Wednesday, May 1, 2013

Friday, December 2, 2011

How Disney Kept Me Going, When I Had Nothing Left

Walt Disney World is an interesting place. Everybody who goes down does so for a reason. Perhaps it's to see the smile on their kid's face. Perhaps it's to put a smile on their own face. Or perhaps it is to take spectacular photographs, or to tell someone how much you love them. Four parks, numerous rides and countless cuisine types, there is something for everybody.

For me, Disney started off as one of those prior reasons. But after some events in my life occurred, it has evolved into so much more. Disney kept me going when nothing else in the world would.

The first occurrence was during when I had an identity crisis. I had been out of college a year and a half, all spent in the field I had earned my degree in: accounting. As we all do, I had a review where my boss told me that I was not spending enough time at the office, ignoring the four hours of work I would do in my apartment every evening. Yes, it wasn't in the office, but it was work. And then my boss told me that I should not be leaving at 5PM to pick up my father from the train station and drive him back to his office, because my job was more important than my family, because my job paid the bills. I learned just how untrue that statement was, but that's during the second occurrence of when Walt Disney World kept me alive and kicking.

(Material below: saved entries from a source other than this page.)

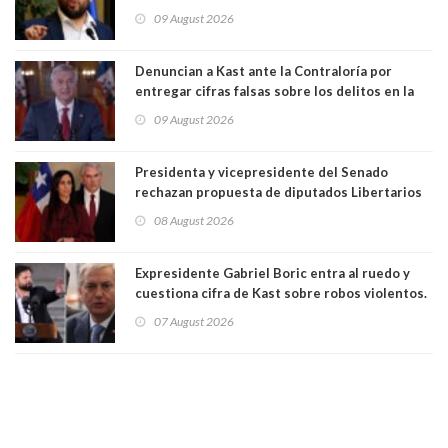
la mayoría está en contra”. Y si el "TC resuelve
09 August 2026
a favor de la oposición, sería una victoria de la
ciudadanía”
Denuncian a Kast ante la Contraloría por
entregar cifras falsas sobre los delitos en la
cadena nacional
09 August 2026
Presidenta y vicepresidente del Senado
rechazan propuesta de diputados Libertarios
para suspender Ley Karin por cinco años:
08 August 2026
"Constituye un camino equivocado"
Expresidente Gabriel Boric entra al ruedo y
cuestiona cifra de Kast sobre robos violentos.
Gobierno le respondió
07 August 2026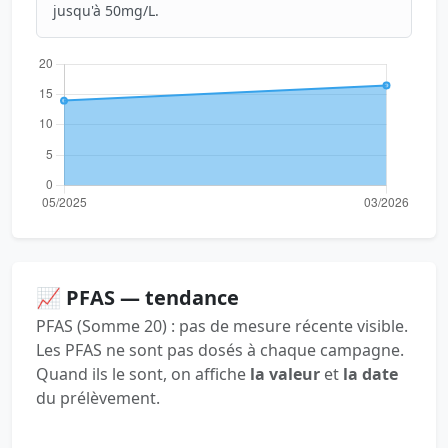
jusqu'à 50mg/L.
📈 PFAS — tendance
PFAS (Somme 20) : pas de mesure récente visible.
Les PFAS ne sont pas dosés à chaque campagne.
Quand ils le sont, on affiche
la valeur
et
la date
du prélèvement.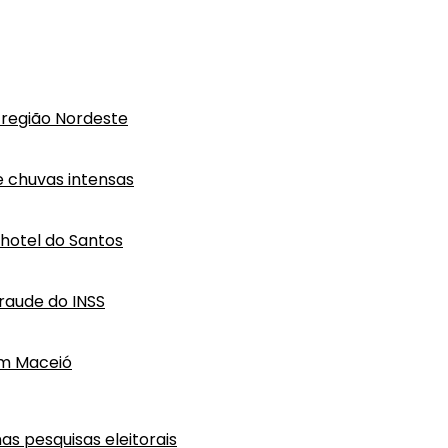
região Nordeste
e chuvas intensas
hotel do Santos
raude do INSS
em Maceió
as pesquisas eleitorais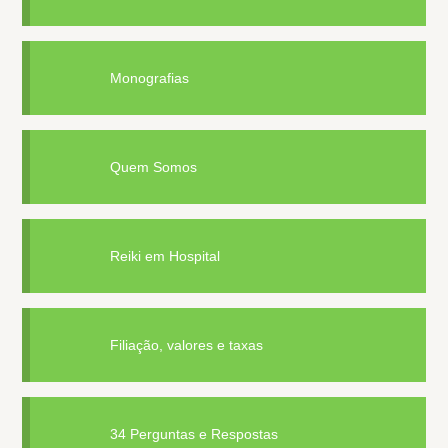
Monografias
Quem Somos
Reiki em Hospital
Filiação, valores e taxas
34 Perguntas e Respostas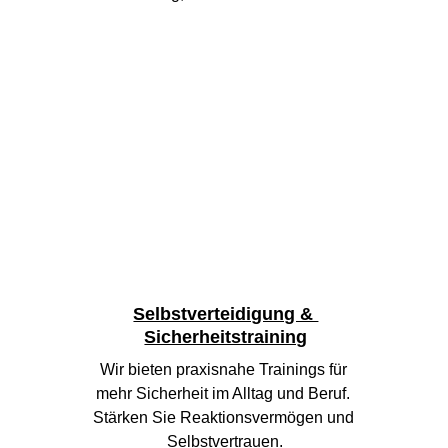
Selbstverteidigung & 
Sicherheitstraining
Wir bieten praxisnahe Trainings für 
mehr Sicherheit im Alltag und Beruf. 
Stärken Sie Reaktionsvermögen und 
Selbstvertrauen.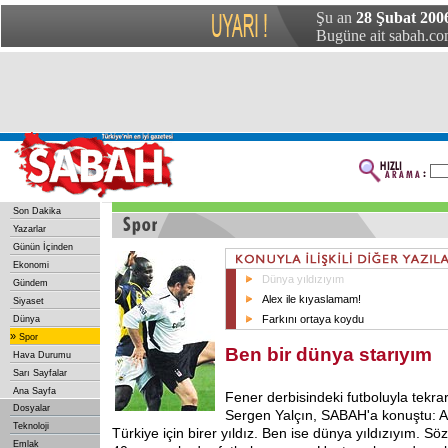
Şu an
28 Şubat 2006
Bugüne ait sabah.com
Son Dakika
Yazarlar
Günün İçinden
Ekonomi
Dünya yıldızıyım
Gündem
Alex ile kıyaslamam!
Siyaset
Farkını ortaya koydu
Dünya
»
Spor
Ben bir dünya starıyım
Hava Durumu
Sarı Sayfalar
Ana Sayfa
Fener derbisindeki futboluyla tekr
Dosyalar
Sergen Yalçın, SABAH'a konuştu: A
Teknoloji
Türkiye için birer yıldız. Ben ise dünya yıldızıyım. S
Emlak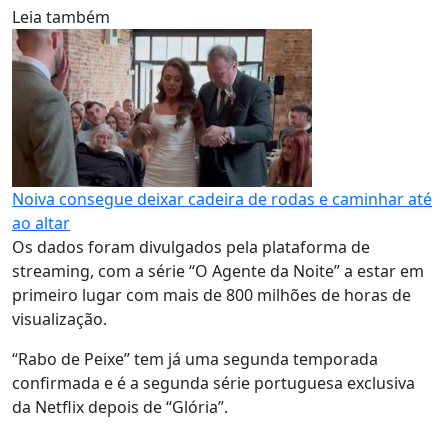
Leia também
Noiva consegue deixar cadeira de rodas e caminhar até
ao altar
Os dados foram divulgados pela plataforma de
streaming, com a série “O Agente da Noite” a estar em
primeiro lugar com mais de 800 milhões de horas de
visualização.
“Rabo de Peixe” tem já uma segunda temporada
confirmada e é a segunda série portuguesa exclusiva
da Netflix depois de “Glória”.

It was after that meeting that I decided that it was time for a change, and a big one. I needed to not only change jobs, but careers as a whole. Of course, this was not an easy transition, there was a lot of self-doubt. After all, I had just finished up college, spent countless hours investing in an education for a career in accounting. And now, I was deciding whether or not accounting was for me. Previous to this meeting, though, I had planned and booked a trip to Walt Disney World. Throughout the months that followed, interviews, long conversations with myself and my parents as to the direction I was heading, the knowledge of going to Walt Disney World kept me going. When I was at my lowest point thus far in my life, it was the knowledge that eventually, I would be going down to Walt Disney World kept me going. For months, I would wait with baited breath to find out park hours, and stress over dining reservations rather than stressing about not having a job. And when I got my job, when my Disney vacation finally came, it mades so much more sweet.

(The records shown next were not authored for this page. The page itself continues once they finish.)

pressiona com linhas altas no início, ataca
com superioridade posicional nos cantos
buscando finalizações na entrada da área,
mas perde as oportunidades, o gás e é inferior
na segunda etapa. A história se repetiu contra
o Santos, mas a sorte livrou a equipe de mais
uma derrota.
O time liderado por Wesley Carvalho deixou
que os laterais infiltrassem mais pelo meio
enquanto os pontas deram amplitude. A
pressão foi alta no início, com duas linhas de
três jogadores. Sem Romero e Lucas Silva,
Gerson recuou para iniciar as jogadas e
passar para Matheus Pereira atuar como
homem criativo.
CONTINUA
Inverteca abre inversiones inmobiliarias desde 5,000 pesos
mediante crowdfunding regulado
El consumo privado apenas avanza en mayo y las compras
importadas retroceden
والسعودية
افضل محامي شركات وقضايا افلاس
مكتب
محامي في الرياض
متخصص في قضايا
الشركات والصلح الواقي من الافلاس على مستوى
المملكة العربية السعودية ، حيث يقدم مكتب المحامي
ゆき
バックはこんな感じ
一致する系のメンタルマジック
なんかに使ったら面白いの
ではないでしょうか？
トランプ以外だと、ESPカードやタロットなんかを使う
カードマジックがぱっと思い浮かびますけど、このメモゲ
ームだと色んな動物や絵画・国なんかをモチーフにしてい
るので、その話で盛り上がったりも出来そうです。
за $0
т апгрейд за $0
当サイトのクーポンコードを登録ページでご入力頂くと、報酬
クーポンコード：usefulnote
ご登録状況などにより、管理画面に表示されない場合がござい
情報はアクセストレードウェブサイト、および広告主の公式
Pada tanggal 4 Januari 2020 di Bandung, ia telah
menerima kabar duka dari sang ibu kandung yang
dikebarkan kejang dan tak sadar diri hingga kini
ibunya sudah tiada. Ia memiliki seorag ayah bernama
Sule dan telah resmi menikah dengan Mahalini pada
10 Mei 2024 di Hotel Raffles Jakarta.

The second example of this is slightly more extreme. Those people who follow me on Flickr have known small details surrounding a house fire my family and I were subjected to back in June. Fact of the matter is that our house caught fire and burned to the ground. Very little that was in the house was salvageable, whether from fire, smoke, or water damage. We were, for all intents and purposes, starting over. Again, luckily, I had found out back in January that I won 3 free nights stay at a Disney-area (but not Disney-owned) hotel from an online contest sponsored by WDWLive.com. Throughout the tears, the pains, the realizations of what was lost, my family came together. During a hurricane in our rental house, we used my MacBook Pro to watch the Modern Marvels for Walt Disney World, because the cable was out and the generator still allowed the TV to work. When I was sad, thoughts of spending time down at Disney kept me pushing through. Knowing there was something good on the horizon, and each bad day I suffered through would bring me closer to a few days where nothing could hurt me. Disney was providing a feeling of safety that nothing else could provide. It did the same for my parents, too, as the trip I won was only for two, and I took my younger sister down for part of her graduation present. They ended up booking a trip as well, to the Grand Floridian for my Dad's birthday, just the two of them.

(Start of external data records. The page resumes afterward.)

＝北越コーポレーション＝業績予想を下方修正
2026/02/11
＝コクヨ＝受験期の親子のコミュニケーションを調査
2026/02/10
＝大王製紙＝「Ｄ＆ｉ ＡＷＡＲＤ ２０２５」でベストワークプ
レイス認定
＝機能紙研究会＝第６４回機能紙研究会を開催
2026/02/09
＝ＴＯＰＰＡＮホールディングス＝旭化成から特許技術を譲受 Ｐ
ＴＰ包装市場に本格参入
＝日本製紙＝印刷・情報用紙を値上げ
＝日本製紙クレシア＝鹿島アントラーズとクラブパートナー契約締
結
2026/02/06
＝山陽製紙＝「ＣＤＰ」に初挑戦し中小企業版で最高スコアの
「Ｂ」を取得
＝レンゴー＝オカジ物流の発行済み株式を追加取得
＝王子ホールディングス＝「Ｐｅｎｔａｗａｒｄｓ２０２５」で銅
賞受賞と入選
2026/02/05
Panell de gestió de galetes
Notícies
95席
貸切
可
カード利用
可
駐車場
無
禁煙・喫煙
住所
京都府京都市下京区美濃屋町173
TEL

So, the deposit paid for my next trip in May, my dining reservations locked in, I am so thankful that there is nothing bad happening. I get to look forward to my trip to Disney unhindered by a job search, or by daily trips to a burned out hulk of a house, looking for whatever little trinkets, however meaningless before, survived. Ironically enough, however, it will be that sort of trip for my travel companion, Mike. My roommate in college, Mike has never been to Disney before. And shortly after booking our room, he lost his job. I told him, "Mike, in May we are going to be down at Disney, laughing about this whole ordeal." And we will be: he just accepted a job offer after two months of being unemployed.

Walt Disney World. Keeps you pushing through things were you normally thought all you could do is curl into a tiny little ball and give up. When my tank was on empty, that magical place kept me going through.